The survey will collect data on items such as: fertility levels and preferences, breastfeeding practices, mothers and their children’s nutritional status, early childhood mortality and maternal mortality, maternal and child health, malaria infection rates and prevention practices, and domestic violence. For the first time, the 2018 DHS will also provide estimates of anemia prevalence among children age 6-59 months and adults, as well as estimates of malaria prevalence among children age 6-59 months.

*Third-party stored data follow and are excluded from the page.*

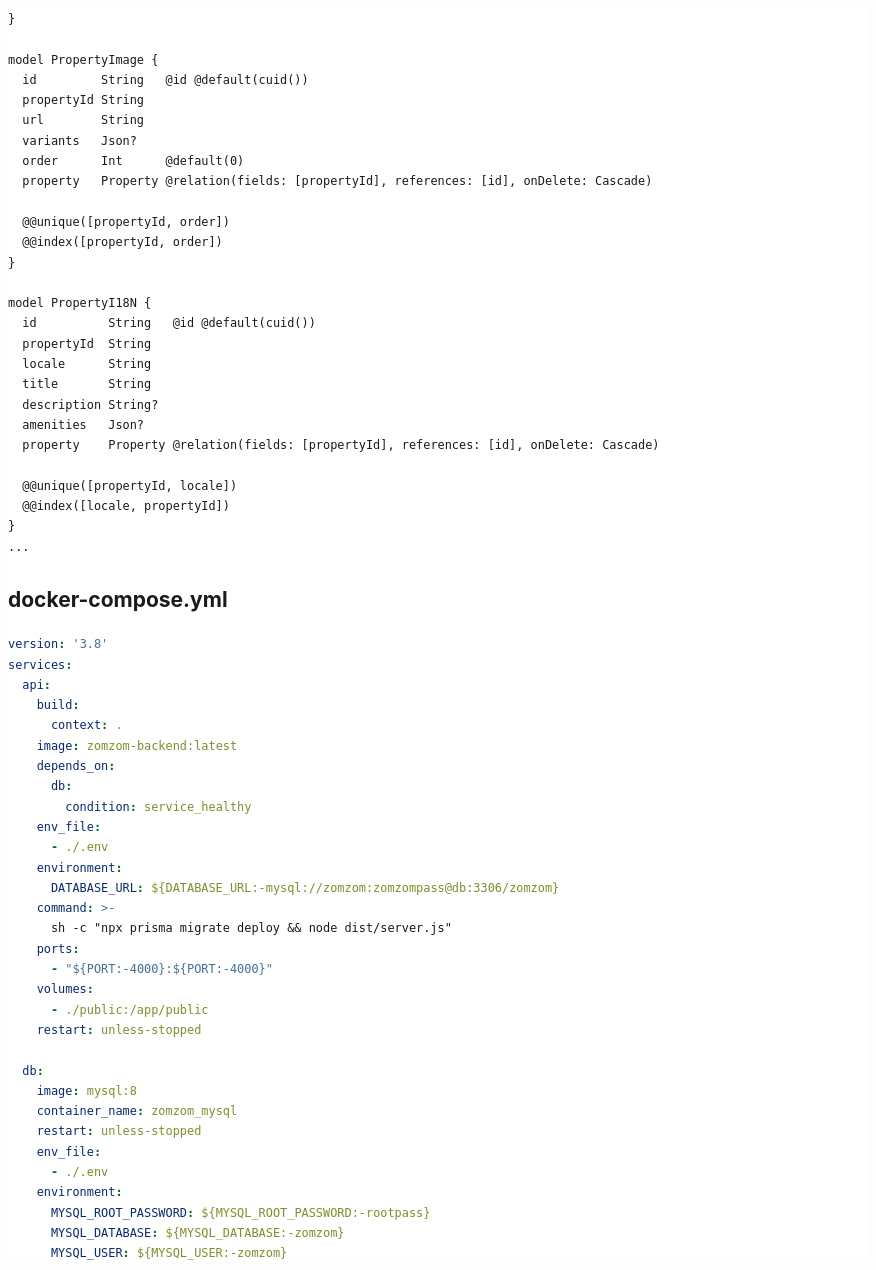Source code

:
 ```prisma
}

model PropertyImage {
  id         String   @id @default(cuid())
  propertyId String
  url        String
  variants   Json?
  order      Int      @default(0)
  property   Property @relation(fields: [propertyId], references: [id], onDelete: Cascade)

  @@unique([propertyId, order])
  @@index([propertyId, order])
}

model PropertyI18N {
  id          String   @id @default(cuid())
  propertyId  String
  locale      String
  title       String
  description String?
  amenities   Json?
  property    Property @relation(fields: [propertyId], references: [id], onDelete: Cascade)

  @@unique([propertyId, locale])
  @@index([locale, propertyId])
}
...
```

## docker-compose.yml
```yml
version: '3.8'
services:
  api:
    build:
      context: .
    image: zomzom-backend:latest
    depends_on:
      db:
        condition: service_healthy
    env_file:
      - ./.env
    environment:
      DATABASE_URL: ${DATABASE_URL:-mysql://zomzom:zomzompass@db:3306/zomzom}
    command: >-
      sh -c "npx prisma migrate deploy && node dist/server.js"
    ports:
      - "${PORT:-4000}:${PORT:-4000}"
    volumes:
      - ./public:/app/public
    restart: unless-stopped

  db:
    image: mysql:8
    container_name: zomzom_mysql
    restart: unless-stopped
    env_file:
      - ./.env
    environment:
      MYSQL_ROOT_PASSWORD: ${MYSQL_ROOT_PASSWORD:-rootpass}
      MYSQL_DATABASE: ${MYSQL_DATABASE:-zomzom}
      MYSQL_USER: ${MYSQL_USER:-zomzom}
```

USAID is the principal funder of the 2018 NDHS, providing approximately $9.1 million of the $10.96 million cost of the survey. Other donors include the Global Fund, the Bill and Melinda Gates Foundation, and the Dangote Foundation. The government of Nigeria will contribute $1.13 million in human and physical resources, as well as advocacy and monitoring.
Ms. Holleran added that “malaria, pneumonia, and diarrhea are all preventable and treatable diseases and, with this survey, we will be able to measure successes and as well as identify the challenges in mitigating the impact of these diseases.”